Il sogno alla fine del sogno

Il Sogno alla fine del sogno

Di Vincenzo Calafiore

9 Luglio 2020 Udine

“…. è lì, appena dietro il sipario

la sorte appesa a un chiodo;

parole e passi su sentieri invisibili

eppure sono lì da seguire, per una meta,

per un sogno, chissà quante

volte accarezzato nel proscenio

di un pensiero ma finito.

A pensare bene così fa il mare

Ti prende e ti porta via,

ti lascia non dove tu vorresti

ma in un altro altrove.. e tutto cambia … “

            ( Citaz.di Vincenzo Calafiore)

( Proprietà letterarie riservate)

Da una delle mie finestre a Sud, posso scorgere all’orizzonte il mare, ma anche un treno percorrere lunghissimi tratti di costiera, lo vedo sparire nel ventre di montagne e riapparire sferragliando quasi vicino al mare, tanto da poterlo quasi toccare.

E’ questo l’unico segno che mi ricorda il legame con la mia terra natia, il mondo dal quale provengo, un “ segno “ discreto, vicino e forte da turbare la quiete in cui a volte mi rifugio.

Figure attorte, tormentate, vagano nei bui più profondi, come fantasmi nei vicoli di paesi abbandonati; si dilatano nell’immaginario approssimativo dell’istante.

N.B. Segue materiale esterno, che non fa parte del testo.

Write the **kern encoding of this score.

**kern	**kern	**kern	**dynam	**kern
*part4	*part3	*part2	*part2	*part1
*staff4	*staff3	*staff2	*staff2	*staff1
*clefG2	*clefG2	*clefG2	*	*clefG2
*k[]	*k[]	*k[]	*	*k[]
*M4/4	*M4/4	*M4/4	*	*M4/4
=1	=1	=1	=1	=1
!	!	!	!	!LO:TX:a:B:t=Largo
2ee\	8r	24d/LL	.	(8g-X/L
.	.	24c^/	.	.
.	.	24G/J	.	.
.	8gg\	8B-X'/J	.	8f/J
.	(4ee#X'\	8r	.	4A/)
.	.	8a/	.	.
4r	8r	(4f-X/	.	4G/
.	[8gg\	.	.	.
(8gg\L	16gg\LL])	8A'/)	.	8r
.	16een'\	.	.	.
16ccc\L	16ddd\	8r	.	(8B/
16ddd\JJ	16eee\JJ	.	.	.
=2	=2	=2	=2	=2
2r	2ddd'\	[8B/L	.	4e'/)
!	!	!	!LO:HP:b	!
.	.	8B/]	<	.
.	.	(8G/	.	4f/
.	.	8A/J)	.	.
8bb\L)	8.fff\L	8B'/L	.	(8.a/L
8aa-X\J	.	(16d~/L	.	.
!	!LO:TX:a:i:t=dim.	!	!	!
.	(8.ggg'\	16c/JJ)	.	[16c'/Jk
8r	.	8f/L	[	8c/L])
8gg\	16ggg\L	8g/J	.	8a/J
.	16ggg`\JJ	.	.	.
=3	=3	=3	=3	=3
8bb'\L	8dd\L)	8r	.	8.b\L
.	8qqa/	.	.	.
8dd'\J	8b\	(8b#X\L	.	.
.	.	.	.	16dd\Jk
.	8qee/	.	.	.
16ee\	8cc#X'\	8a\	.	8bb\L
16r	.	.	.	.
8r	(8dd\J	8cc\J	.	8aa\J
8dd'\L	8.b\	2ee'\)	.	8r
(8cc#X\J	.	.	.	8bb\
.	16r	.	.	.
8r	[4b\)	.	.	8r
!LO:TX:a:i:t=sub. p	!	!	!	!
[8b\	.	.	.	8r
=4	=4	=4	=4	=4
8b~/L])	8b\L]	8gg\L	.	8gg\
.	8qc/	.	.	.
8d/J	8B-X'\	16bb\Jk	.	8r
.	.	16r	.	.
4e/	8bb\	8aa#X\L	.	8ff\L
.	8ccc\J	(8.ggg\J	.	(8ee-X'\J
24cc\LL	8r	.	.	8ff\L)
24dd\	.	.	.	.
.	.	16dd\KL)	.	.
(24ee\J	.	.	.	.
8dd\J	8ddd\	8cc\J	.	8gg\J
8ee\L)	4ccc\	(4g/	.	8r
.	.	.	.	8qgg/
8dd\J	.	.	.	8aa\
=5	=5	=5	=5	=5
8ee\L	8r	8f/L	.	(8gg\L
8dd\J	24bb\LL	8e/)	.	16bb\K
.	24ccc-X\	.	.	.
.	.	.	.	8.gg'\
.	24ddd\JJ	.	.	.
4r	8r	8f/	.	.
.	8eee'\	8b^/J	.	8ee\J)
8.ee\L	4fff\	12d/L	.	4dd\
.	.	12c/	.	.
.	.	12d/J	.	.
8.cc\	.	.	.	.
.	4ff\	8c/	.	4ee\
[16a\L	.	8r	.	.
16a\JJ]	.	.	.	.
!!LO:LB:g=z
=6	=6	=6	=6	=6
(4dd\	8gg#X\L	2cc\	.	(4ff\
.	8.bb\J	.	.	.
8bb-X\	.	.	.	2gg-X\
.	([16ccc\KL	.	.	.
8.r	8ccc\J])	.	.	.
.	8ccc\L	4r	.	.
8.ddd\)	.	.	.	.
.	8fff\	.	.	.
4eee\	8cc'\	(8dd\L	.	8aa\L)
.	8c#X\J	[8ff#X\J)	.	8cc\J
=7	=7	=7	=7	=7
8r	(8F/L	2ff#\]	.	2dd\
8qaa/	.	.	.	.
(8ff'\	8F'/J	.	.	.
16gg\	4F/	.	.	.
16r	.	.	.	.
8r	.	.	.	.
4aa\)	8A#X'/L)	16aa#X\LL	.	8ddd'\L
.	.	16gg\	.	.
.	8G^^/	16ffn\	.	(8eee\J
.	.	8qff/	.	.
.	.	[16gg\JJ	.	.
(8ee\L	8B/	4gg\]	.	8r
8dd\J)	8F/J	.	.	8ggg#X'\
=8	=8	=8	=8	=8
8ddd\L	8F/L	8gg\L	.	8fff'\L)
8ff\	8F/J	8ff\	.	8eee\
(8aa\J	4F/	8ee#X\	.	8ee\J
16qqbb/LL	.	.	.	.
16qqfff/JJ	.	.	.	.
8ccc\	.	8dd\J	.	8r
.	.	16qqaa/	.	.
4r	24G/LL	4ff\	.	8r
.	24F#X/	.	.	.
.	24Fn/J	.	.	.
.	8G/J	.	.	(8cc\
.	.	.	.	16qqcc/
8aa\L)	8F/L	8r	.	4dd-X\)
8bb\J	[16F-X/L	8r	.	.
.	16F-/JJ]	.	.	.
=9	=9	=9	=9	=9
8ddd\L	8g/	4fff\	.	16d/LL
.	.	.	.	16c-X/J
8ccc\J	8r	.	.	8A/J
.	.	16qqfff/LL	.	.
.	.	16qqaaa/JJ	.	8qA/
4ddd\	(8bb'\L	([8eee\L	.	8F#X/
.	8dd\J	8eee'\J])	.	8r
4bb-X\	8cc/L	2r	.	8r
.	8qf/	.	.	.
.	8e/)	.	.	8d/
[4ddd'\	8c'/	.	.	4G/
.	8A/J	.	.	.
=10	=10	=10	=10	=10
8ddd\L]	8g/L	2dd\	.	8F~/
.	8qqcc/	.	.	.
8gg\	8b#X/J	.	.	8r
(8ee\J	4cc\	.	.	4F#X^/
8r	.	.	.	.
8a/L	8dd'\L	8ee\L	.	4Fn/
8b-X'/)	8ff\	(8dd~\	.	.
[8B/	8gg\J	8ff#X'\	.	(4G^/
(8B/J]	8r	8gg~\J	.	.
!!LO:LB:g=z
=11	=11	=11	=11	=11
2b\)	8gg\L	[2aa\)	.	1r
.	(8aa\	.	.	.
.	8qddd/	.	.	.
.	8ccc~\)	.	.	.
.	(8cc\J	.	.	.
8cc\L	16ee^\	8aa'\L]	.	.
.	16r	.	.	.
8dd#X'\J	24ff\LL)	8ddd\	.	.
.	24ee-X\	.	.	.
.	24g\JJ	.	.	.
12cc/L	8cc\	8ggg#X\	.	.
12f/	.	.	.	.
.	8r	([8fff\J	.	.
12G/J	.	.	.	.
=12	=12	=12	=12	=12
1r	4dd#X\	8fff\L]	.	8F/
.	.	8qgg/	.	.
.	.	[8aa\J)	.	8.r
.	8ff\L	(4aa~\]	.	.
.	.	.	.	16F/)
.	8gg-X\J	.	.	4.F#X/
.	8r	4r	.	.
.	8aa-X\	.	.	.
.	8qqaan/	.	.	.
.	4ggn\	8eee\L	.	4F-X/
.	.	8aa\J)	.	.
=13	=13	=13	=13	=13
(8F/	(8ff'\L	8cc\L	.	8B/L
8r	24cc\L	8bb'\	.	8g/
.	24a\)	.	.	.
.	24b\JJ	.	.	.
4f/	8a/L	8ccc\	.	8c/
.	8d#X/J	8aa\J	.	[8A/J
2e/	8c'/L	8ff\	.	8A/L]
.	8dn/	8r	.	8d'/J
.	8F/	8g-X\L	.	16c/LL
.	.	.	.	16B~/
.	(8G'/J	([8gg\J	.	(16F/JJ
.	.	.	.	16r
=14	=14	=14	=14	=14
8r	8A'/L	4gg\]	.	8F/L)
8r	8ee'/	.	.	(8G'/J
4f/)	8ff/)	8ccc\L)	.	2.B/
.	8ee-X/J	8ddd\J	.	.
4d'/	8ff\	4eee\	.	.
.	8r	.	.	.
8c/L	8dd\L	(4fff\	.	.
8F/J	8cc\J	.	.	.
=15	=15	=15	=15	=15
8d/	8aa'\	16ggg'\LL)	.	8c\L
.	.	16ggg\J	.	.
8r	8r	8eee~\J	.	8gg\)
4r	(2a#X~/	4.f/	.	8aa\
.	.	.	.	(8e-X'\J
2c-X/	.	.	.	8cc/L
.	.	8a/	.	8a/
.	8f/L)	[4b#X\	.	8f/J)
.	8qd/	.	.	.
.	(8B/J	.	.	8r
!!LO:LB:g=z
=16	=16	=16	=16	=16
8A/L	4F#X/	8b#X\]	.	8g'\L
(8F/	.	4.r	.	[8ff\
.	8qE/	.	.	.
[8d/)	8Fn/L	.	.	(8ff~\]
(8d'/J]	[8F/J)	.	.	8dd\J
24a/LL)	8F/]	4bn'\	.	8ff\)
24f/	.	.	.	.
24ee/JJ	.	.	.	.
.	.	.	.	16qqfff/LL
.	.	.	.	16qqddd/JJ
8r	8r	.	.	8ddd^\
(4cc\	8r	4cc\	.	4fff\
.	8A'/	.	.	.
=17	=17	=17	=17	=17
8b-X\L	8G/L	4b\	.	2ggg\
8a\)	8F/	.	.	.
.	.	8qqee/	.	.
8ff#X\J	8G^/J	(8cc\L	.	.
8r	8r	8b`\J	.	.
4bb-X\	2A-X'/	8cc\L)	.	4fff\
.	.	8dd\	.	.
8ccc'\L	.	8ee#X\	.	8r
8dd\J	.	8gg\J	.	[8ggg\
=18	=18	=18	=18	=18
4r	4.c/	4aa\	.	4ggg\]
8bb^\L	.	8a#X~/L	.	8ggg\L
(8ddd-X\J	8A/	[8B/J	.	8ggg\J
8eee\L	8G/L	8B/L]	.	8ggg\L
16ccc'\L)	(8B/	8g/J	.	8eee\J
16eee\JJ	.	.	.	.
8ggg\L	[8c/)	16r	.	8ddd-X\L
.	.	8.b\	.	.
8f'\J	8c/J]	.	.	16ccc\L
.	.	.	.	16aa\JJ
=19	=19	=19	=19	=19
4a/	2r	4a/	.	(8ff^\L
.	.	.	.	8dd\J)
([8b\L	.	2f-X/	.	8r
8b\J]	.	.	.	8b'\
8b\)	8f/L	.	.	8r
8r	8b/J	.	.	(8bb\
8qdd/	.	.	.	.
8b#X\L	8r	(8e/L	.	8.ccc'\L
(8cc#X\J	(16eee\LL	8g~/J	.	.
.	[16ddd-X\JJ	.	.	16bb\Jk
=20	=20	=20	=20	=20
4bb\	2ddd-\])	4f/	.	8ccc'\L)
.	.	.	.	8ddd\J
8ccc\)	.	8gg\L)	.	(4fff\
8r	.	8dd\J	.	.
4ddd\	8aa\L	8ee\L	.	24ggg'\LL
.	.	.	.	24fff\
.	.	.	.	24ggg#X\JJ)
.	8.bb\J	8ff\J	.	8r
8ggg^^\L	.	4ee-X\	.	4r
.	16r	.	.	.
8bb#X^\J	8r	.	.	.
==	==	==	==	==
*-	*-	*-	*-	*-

E’ un buio da cui spiccano occhi dolci e penetranti, ineludibili, mi attraggono, occupano lo spazio in maniera perentoria, mi dicono dell’anima, nei suoi angoli sinceri e inquieti, dolorosi del lungo, lunghissimo distacco.

E’ una di quelle notti in cui si avverte il mondo, si sovverte il mondo con un pensiero immenso, incontenibile, incontrollabile: l’amore!

Cominciano ad entrare in scena musicisti e pensatori, i sognatori, gli spiaggiatori, l’inconscio entra in scena su una slitta trainata da somari, con la sua sfumata, rocciosa presenza invade la scena, toglie respiro al proscenio che dietro le quinte ripassa le battute, memorizza gli scenari a venire in un “ fuori “  che non fosse “dentro”, la scena diventa un “ paesaggio psichico “.

I vincoli si sfaldano, la dodecafonia riscrive la musica e la psicoanalisi riscrive la mente, in questo clima fervido, che incubava già magnificenze e attese, lunghe pene, tutto si trasforma in breve tempo in un teatro di domande che si illumina di una fulgente parabola di bellezza, di incanto: gli occhi suoi in quel buio insolito raccontano l’amore.

Febbrile e prolifico, il mio pensiero a lei così distante, malgrado l’esiguità del mio essere parola che necessita sempre un confronto.

Le mie immaginate folate di corpi e volti che scavano, entrano sottopelle, raccontano l’amore, suggerendo forse punti di vista arditi, seguendo la linea dei dorsi e degli zigomi, per contenere quell’ Io che deborda, e invade di se tutta la tela della notte, una sorte di emozione raggrumata attorno agli occhi, il cui volto è un intreccio di deluse attese.

Poi , tante figure femminili di felice seduzione e romantica fascinazione e provocazione, sia pure nelle pose spezzate assi metriche, contorte, di uno scenario di un sogno alla fine di un sogno.

E’ l’alba! Mi restano quegli sguardi, quel corpo teso e febbrile: una febbre che porta dritta al cuore.